Some parts of the world are simply too dangerous to live in, but if it is where you call home, then you just have to pray that nothing disastrous happens.
Some parts of the world are simply too dangerous to live in, but if it is where you call home, then you just have to pray that nothing disastrous happens. Below are four of the world’s most deadly places;
Lake Nyos, Cameroon
In 1986, Lake Nyos exploded and released a fog of carbon dioxide that killed all villagers near the lake in their sleep and thousands of wild life within a radius of 10 miles from the lake also died. It is one of the only three lakes in the world that have a build up of carbon-dioxide which upon explosion, unleashes carbon-dioxide into the atmosphere, endangering animals and people. 1,700 people were asphyxiated as a result of the lake Nyos disaster.
It explodes because it is located in an area where pockets of magma leaks Carbon-dioxide into the water and changes it to carbonic acid and then gets trapped, only to explode when the pressure builds up.

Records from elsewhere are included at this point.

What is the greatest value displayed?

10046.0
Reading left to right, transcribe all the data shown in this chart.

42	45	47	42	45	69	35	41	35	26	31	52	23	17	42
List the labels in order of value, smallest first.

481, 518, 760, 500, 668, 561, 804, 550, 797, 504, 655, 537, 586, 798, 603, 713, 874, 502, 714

In the case of the 1986 explosion of the carbon gas, villagers near this lake not only died, but even all their cows, goats, chicken or anything that intakes oxygen died. Efforts have been made to siphon out the carbon-dioxide that builds up, but this lake still remains a very dangerous lake indeed.

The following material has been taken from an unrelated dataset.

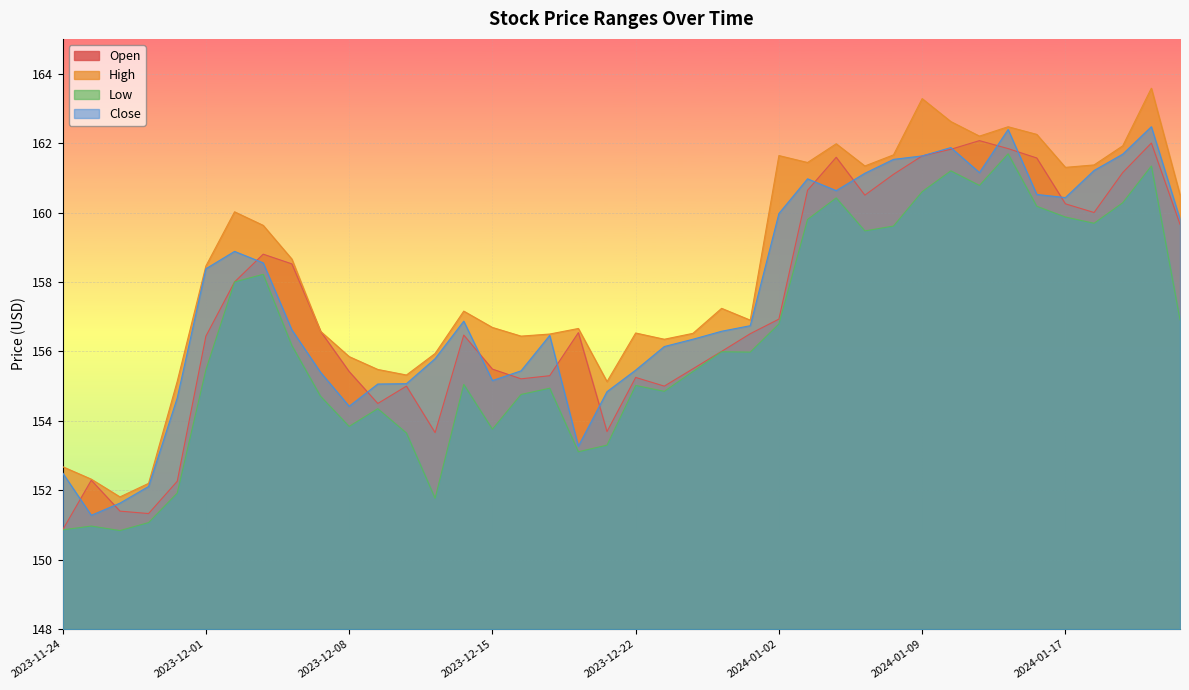

How many interior local peaks does the Close series have?

7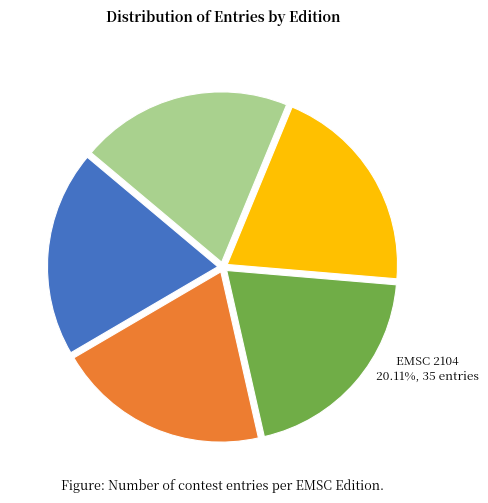

Is there a majority slice in this chart?

No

America is the land of the free! But there is one place in the United States where death seem to lurk repeatedly. According to available ranking by SustainLane done 4 years ago, Miami is one of the most disaster prone cities to live in because experts have identified it as a frequent hurricane zone. The US geological survey estimates that in a period of 100 years, Miami, Florida should expect 60 deadly hurricanes of the Katrina and tropical storm Isaac magnitude. The other examples of the Hurricane that targeted this area which is still talked about to this day is Hurricane Andrew of 1992 which was so powerful that it even broke the measurement instruments, killing 23 people but caused damage worth $26.5 Billion. The great Miami Hurricane of 1926 turned every building in town to rubbles and killed 373 people. 9 years later in 1935, 408 people of Miami were killed by the Labor Day Hurricane while in 1960, another hurricane Donna ravaged through South Florida killing lives and damaging lots of property.

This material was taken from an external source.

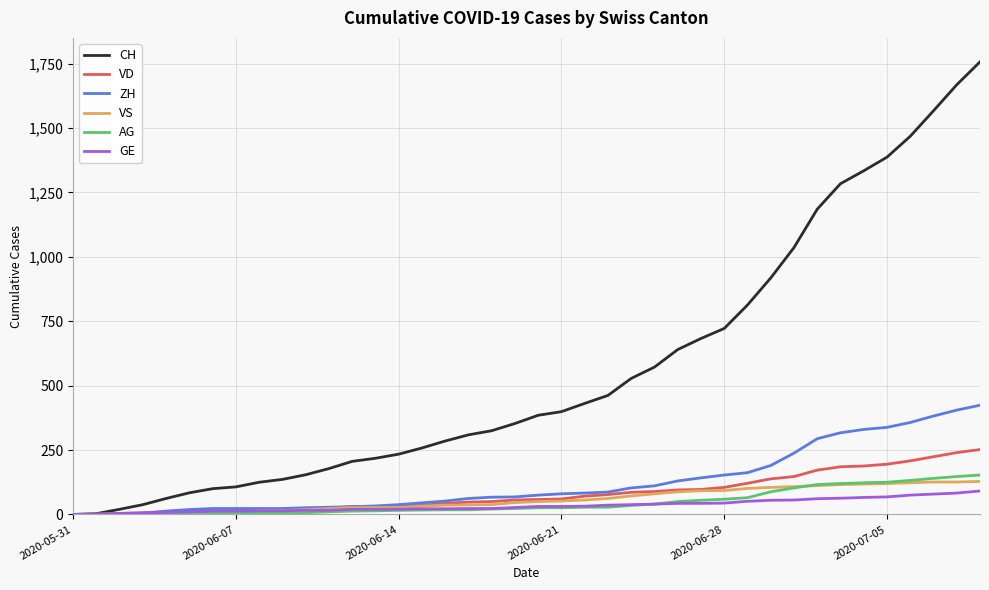

List the series in order of their peak value, lowest first.

GE, VS, AG, VD, ZH, CH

Guatemala is one country that is located in a zone prone to earthquakes, hurricanes and mudslides all at once. The entire western coast of the American continents rests on a ring of fire, that encircles the Pacific Ocean. Although Guatemala is not the only country at risk, records show that it has over the years been bearing the brunts of natural disasters. In 1976, 23,000 people died when an earthquake of magnitude 7.5 hit the country. All rescue efforts were hampered by subsequent landslides that destroyed roads and thwarted all disaster relief responses. In 2005, heavy rains and hurricanes soaked Guatemala causing as many as 900 mudslides, many of the villages and about 2000 inhabitants were buried, with some areas declared a cemetery because rescue teams were just too exhausted to continue looking for bodies.
Java and Sumatra, Indonesia
Java and Sumatra in Indonesia are places prone to droughts, floods, earthquakes, landslides, volcanoes and tsunamis all at once, making them some of the most risky parts of this planet earth according to the Centre for Hazards and Risk Research at Columbia University. In 2004 the Indian Ocean Tsunami killed as many as 227,898 people here after an earthquake triggered a tsunami that devastated Indonesia and many adjacent countries. The period between 1907-2004, Java and Sumatra suffered all manner of natural disasters ranging from Krakatoa volcanic eruptions, killing 17,945 people, earthquakes killing 21,856, drought killing 9,329, floods and mudslides have continued to kill people in this region.